Егор знал Билибина ещё по Незаметному, где тот работал в конце двадцатых годов главным геологом треста. Как-то вечером на биваке он попросил рассказать об открытии колымского золота, но Юрий Александрович начал издалека:
— Меня всё время потрясает удивительнейшая интуиция Вольдемара Бертина… Ведь, кроме Алдана и Джугджура, этот самородный рудознатец был инициатором наших открытий на Колыме. И не менее удивительна его личная судьба.
Родился Бертин в семье бедных латышей в хуторе Иллустах Курлянской губернии. Вскоре его семья перебралась в Сибирь. Работать начал в пятнадцать лет, в двенадцатом году он уже опытный старатель на Бодайбо и попадает под пули Ленского расстрела. Чудом остался жив.
Потом работал вольным разведчиком на приисках Фогельмана в Охотске, где приобрёл ещё больший опыт золотоискательства. В шестнадцатом году его забирают на военную службу, там, в городе Двинске, он становится большевиком.

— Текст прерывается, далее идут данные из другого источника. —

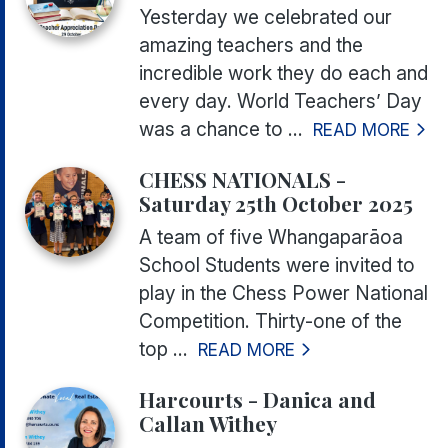
Yesterday we celebrated our
amazing teachers and the
incredible work they do each and
every day. World Teachers’ Day
was a chance to ...
READ MORE
CHESS NATIONALS -
Saturday 25th October 2025
A team of five Whangaparāoa
School Students were invited to
play in the Chess Power National
Competition. Thirty-one of the
top ...
READ MORE
Harcourts - Danica and
Callan Withey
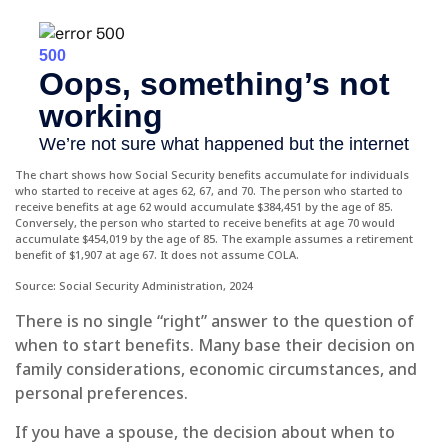
The chart shows how Social Security benefits accumulate for individuals
who started to receive at ages 62, 67, and 70. The person who started to
receive benefits at age 62 would accumulate $384,451 by the age of 85.
Conversely, the person who started to receive benefits at age 70 would
accumulate $454,019 by the age of 85. The example assumes a retirement
benefit of $1,907 at age 67. It does not assume COLA.
Source: Social Security Administration, 2024
There is no single “right” answer to the question of
when to start benefits. Many base their decision on
family considerations, economic circumstances, and
personal preferences.
If you have a spouse, the decision about when to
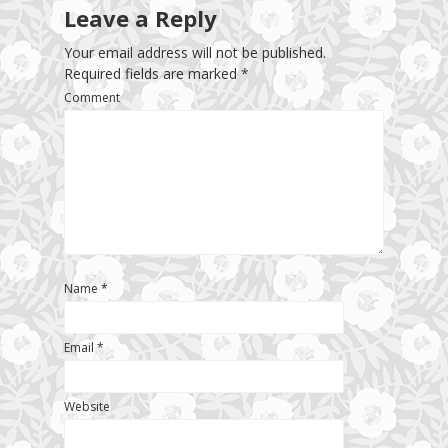
Leave a Reply
Your email address will not be published.
Required fields are marked
*
Comment
Name
*
Email
*
Website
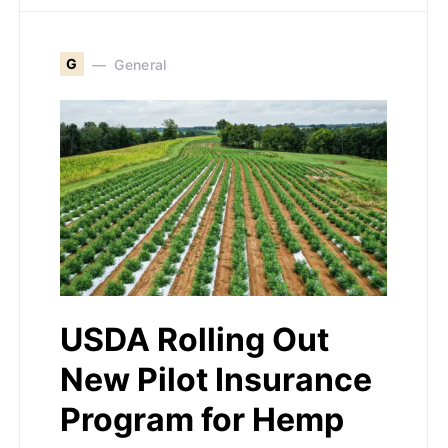
G
General
USDA Rolling Out
New Pilot Insurance
Program for Hemp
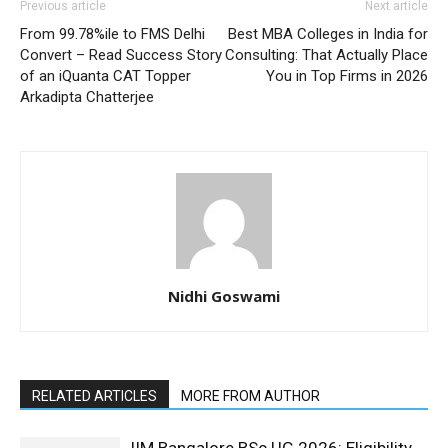
Previous article
Next article
From 99.78%ile to FMS Delhi
Best MBA Colleges in India for
Convert – Read Success Story
Consulting: That Actually Place
of an iQuanta CAT Topper
You in Top Firms in 2026
Arkadipta Chatterjee
Nidhi Goswami
RELATED ARTICLES
MORE FROM AUTHOR
IIM Bangalore BSc UG 2026: Eligibility,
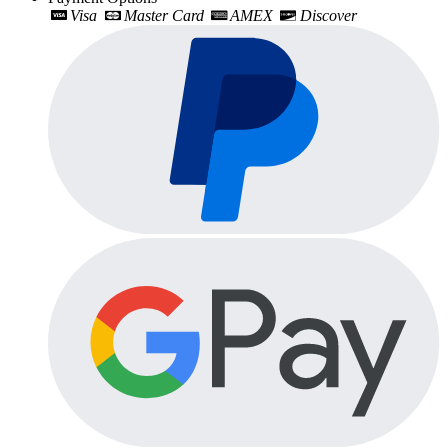
Visa
Master Card
AMEX
Discover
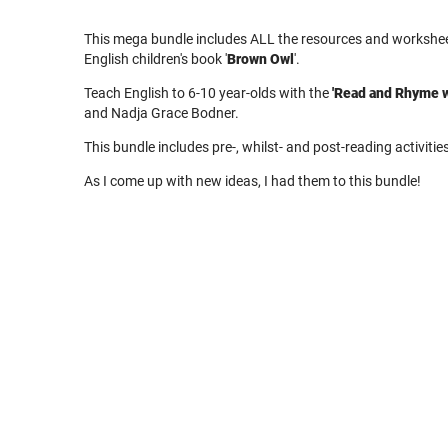
This mega bundle includes ALL the resources and worksheet
English children's book '
Brown Owl
'.
Teach English to 6-10 year-olds with the
'Read and Rhyme w
and Nadja Grace Bodner.
This bundle includes pre-, whilst- and post-reading activitie
As I come up with new ideas, I had them to this bundle!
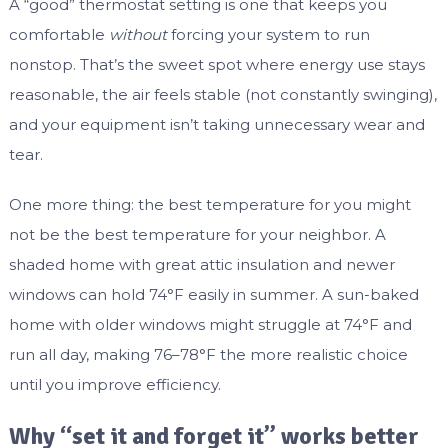
A “good” thermostat setting is one that keeps you
comfortable
without
forcing your system to run
nonstop. That’s the sweet spot where energy use stays
reasonable, the air feels stable (not constantly swinging),
and your equipment isn’t taking unnecessary wear and
tear.
One more thing: the best temperature for you might
not be the best temperature for your neighbor. A
shaded home with great attic insulation and newer
windows can hold 74°F easily in summer. A sun-baked
home with older windows might struggle at 74°F and
run all day, making 76–78°F the more realistic choice
until you improve efficiency.
Why “set it and forget it” works better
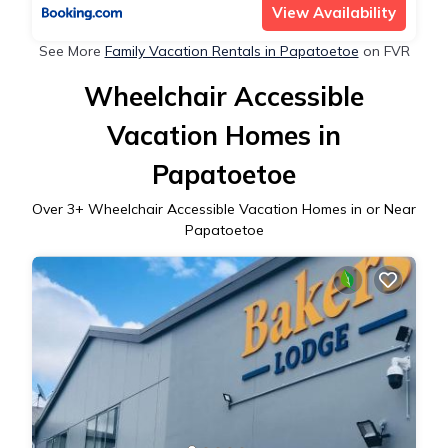
View Availability
See More
Family Vacation Rentals in Papatoetoe
on FVR
Wheelchair Accessible
Vacation Homes in
Papatoetoe
Over
3
+ Wheelchair Accessible Vacation Homes in or Near
Papatoetoe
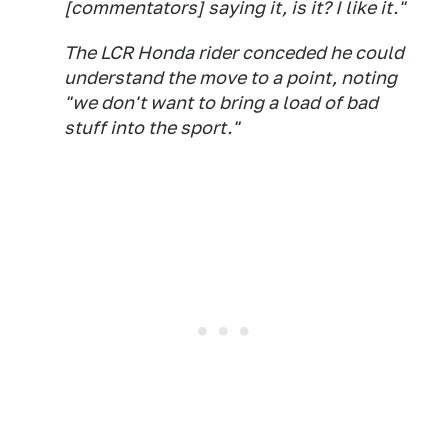
[commentators] saying it, is it? I like it."
The LCR Honda rider conceded he could
understand the move to a point, noting
"we don't want to bring a load of bad
stuff into the sport."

В конце семнадцатого года — боец Красной гвардии в Москве, брал штурмом занятые юнкерами здания Моссовета и Кремля. После этого командируется в Охотск для установления там советской власти, где был арестован и опять же чудом избежал расстрела в «эшелоне смерти».

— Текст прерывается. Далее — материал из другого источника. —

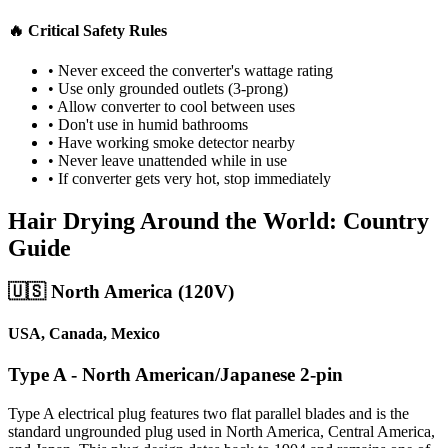
🔥 Critical Safety Rules
• Never exceed the converter's wattage rating
• Use only grounded outlets (3-prong)
• Allow converter to cool between uses
• Don't use in humid bathrooms
• Have working smoke detector nearby
• Never leave unattended while in use
• If converter gets very hot, stop immediately
Hair Drying Around the World: Country
Guide
🇺🇸 North America (120V)
USA, Canada, Mexico
Type A - North American/Japanese 2-pin
Type A electrical plug features two flat parallel blades and is the
standard ungrounded plug used in North America, Central America,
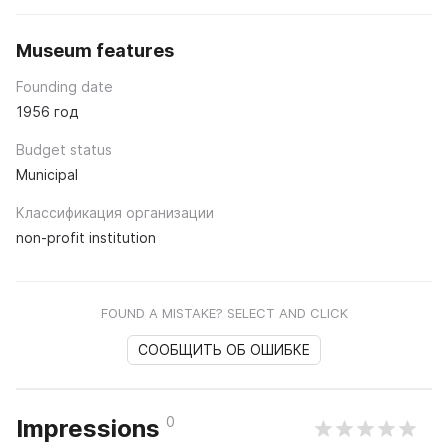
Museum features
Founding date
1956 год
Budget status
Municipal
Классификация организации
non-profit institution
FOUND A MISTAKE? SELECT AND CLICK
СООБЩИТЬ ОБ ОШИБКЕ
0
Impressions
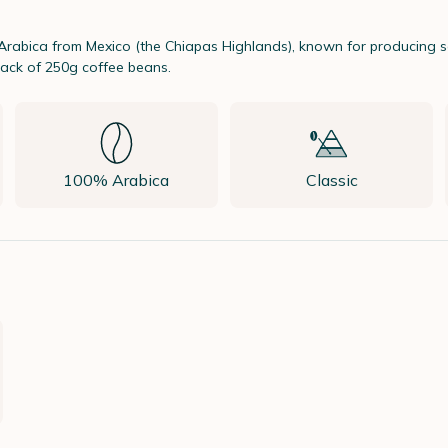
Arabica from Mexico (the Chiapas Highlands), known for producing so
ack of 250g coffee beans.
100% Arabica
Classic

После освобождения из тюрьмы, приезжает в Якутск на оленях к семье, вскоре избран членом Президиума губбюро ВКП(б), а в двадцать третьем году, благодаря своей настойчивости — открывает россыпи Незаметного.
Но не успокаивается, Бертину не дают покоя неизведанные пространства Колымы и Чукотки. Ещё в те годы он ездил доставать продукты для своей трудовой артели в Благовещенск и отыскал там в архивах записку: «Поиски и эксплуатация горных богатств Охотско-Колымского края».

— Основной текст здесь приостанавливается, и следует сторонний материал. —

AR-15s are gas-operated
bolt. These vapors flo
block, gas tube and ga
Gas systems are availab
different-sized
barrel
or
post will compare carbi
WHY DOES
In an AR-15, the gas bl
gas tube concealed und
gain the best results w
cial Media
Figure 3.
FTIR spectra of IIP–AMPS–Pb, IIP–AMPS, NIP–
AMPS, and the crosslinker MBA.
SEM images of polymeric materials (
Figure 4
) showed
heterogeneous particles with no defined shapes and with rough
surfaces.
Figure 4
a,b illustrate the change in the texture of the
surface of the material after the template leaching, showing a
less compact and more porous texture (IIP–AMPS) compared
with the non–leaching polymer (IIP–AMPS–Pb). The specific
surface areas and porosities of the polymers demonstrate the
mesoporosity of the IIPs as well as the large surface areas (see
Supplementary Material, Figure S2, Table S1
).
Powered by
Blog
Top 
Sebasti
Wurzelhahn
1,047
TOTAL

В 1923 году он лично обращается к первому секретарю Якутского обкома ВКП(б) — Аммосову с предложением организовать экспедицию на Колыму и Чукотку. Только для этих целей не сыскалось средств. Когда я работал с Бертиным на Алдане, он заразил меня мечтой об исследовании тех краёв.
В двадцать восьмом году я добился разрешения в Геолкоме и возглавил Верхне-Колымскую экспедицию и мы открыли богатейший золотой узел, в который Бертин верил без всякого сомнения.